Engager la France dans la transition énergétique

Nombreux sont nos voisins européens à s’engager vers une sortie du nucléaire. Comment la France, pays le plus « nucléarisé » au monde, peut-elle réagir à l’après Fukushima ? Pierre Moscovici présente un scénario nous permettant d’envisager une transition énergétique.

La préparation de la France à la transition énergétique est désormais une nécessité absolue. Reste à en définir les modalités.
Afin de préserver son indépendance énergétique, la France n’a cessé de développer son parc nucléaire, à l’origine de 75 % de sa production d’électricité. Cet engagement s’explique par les nombreux avantages que peut représenter l’atome : une production d’énergie avec une émission limitée de gaz à effet de serre, une dépendance réduite vis-à-vis des producteurs d’hydrocarbures, l’élaboration d’une filière industrielle d’excellence, créatrice d’emplois. Cependant, les problèmes que pose le nucléaire sont à la hauteur de ses avantages et les événements du 11 mars dernier en sont une parfaite illustration.
La catastrophe de Fukushima, qui s’est produite dans un pays où il y a tout lieu de croire que les mesures de sécurité sont d’autant plus draconiennes que les risques sismiques sont élevés, nous permet de réévaluer les risques pesant sur notre propre politique de sécurité. Les opinions ne sont pas restées neutres et, aujourd’hui, les Français, qui, pour la moitié, estimaient avant 2010 que l’importance du nucléaire dans notre mix énergétique constituait un avantage, sont 77 % à se déclarer favorables à une sortie de l’atome. Pourtant, au sein de cette forte majorité, bien peu sont prêts, y compris parmi les sympathisants d’Europe Ecologie-les Verts, à en assumer les surcoûts !
Afin de dépasser le débat entre pro- et anti-nucléaires et de proposer un scénario différent de ceux rendus publics à ce jour, qui reposent sur un horizon de long terme (2030-2050), une priorité absolue donnée à la maîtrise de la demande d’énergie et le maintien d’une part d’électricité produite à partir du charbon et/ou du gaz pour pallier l’intermittence de certaines énergies renouvelables et équilibrer le système électrique, il est possible de tracer un chemin ambitieux préparant l’après nucléaire.
Ce chemin se fonde sur cinq grands principes : la volonté de conserver l’excellence industrielle française en matière énergétique et de développer les emplois qui en découlent ; le respect des contraintes budgétaires de l’Etat et du pouvoir d’achat des ménages ; l’inscription dans une perspective de long terme afin de se concentrer sur la maîtrise de la demande énergétique ; la certitude que la stabilité du cadre de régulation est indispensable à la réalisation d’un objectif ambitieux ; le refus de sacrifier unilatéralement les exigences de Kyoto : la transition énergétique ne se fera pas au profit d’énergies moins coûteuses à court terme que les énergies renouvelables mais dont les performances en termes de rejet de CO2 sont incomparables.

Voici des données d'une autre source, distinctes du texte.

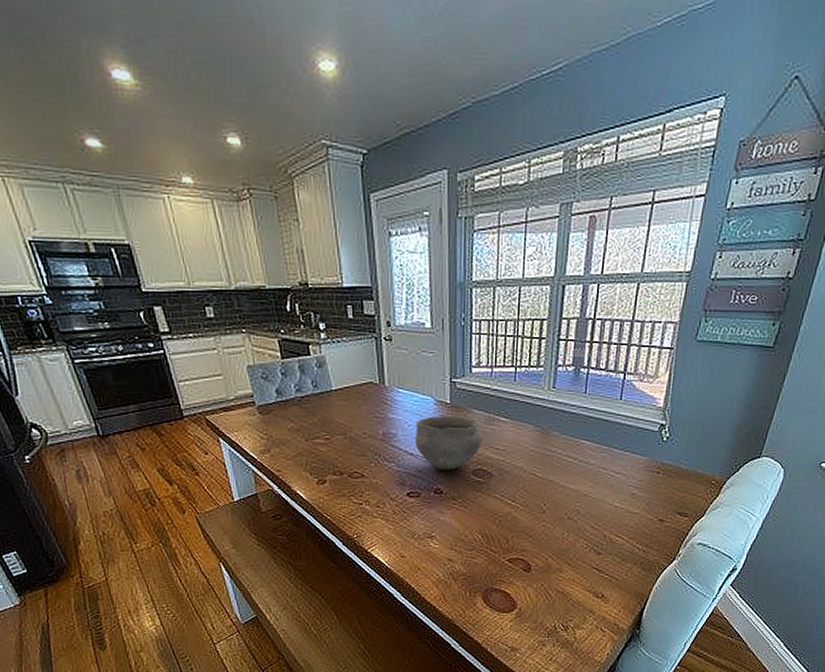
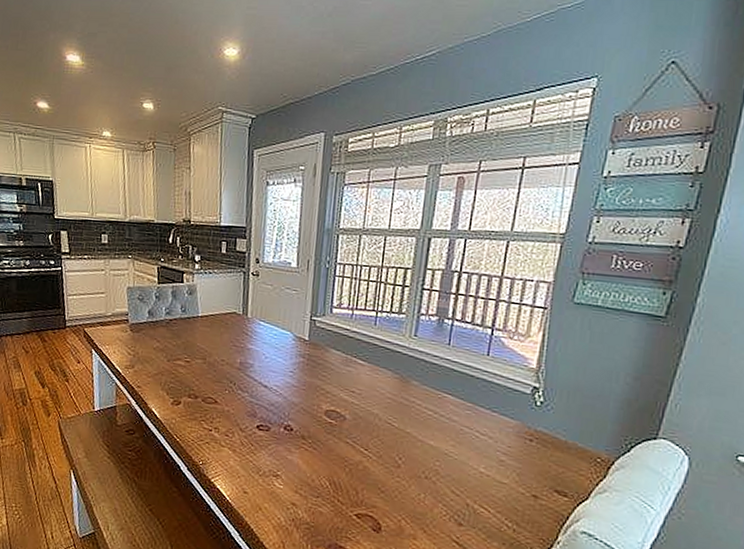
bowl: present [415,415,483,470] -> none [270,351,339,408]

L’application de ces principes nécessite d’inscrire la transition énergétique dans un cadre de régulation renforcé et de doubler l’investissement dans la maîtrise de la demande et les énergies renouvelables ; or cette exigence constitue également une opportunité : celle de faire de la France l’un des leaders mondiaux en matière d’énergie verte. Avant cette transition progressive, les centrales en fin de vie ou présentant des risques majeurs, comme celle de Fessenheim, doivent être démantelées. Mais notre ambition énergétique sera vaine si elle n’est que nationale, elle doit faire l’objet d’une priorité européenne réaffirmée et concrétisée.
Plutôt que de débattre indéfiniment de la sortie du nucléaire à l’horizon 2040, 2050 ou 2060, il est proposé ici de s’engager fermement et précisément pour les quinze prochaines années. C’est-à-dire celles qui relèvent de la responsabilité du prochain président de la République. Dès le début du prochain quinquennat, un grand débat national sur la transition énergétique devra être proposé afin que la préparation des conditions économiques et sociales de l’après nucléaire puisse faire l’objet d’un large consensus national.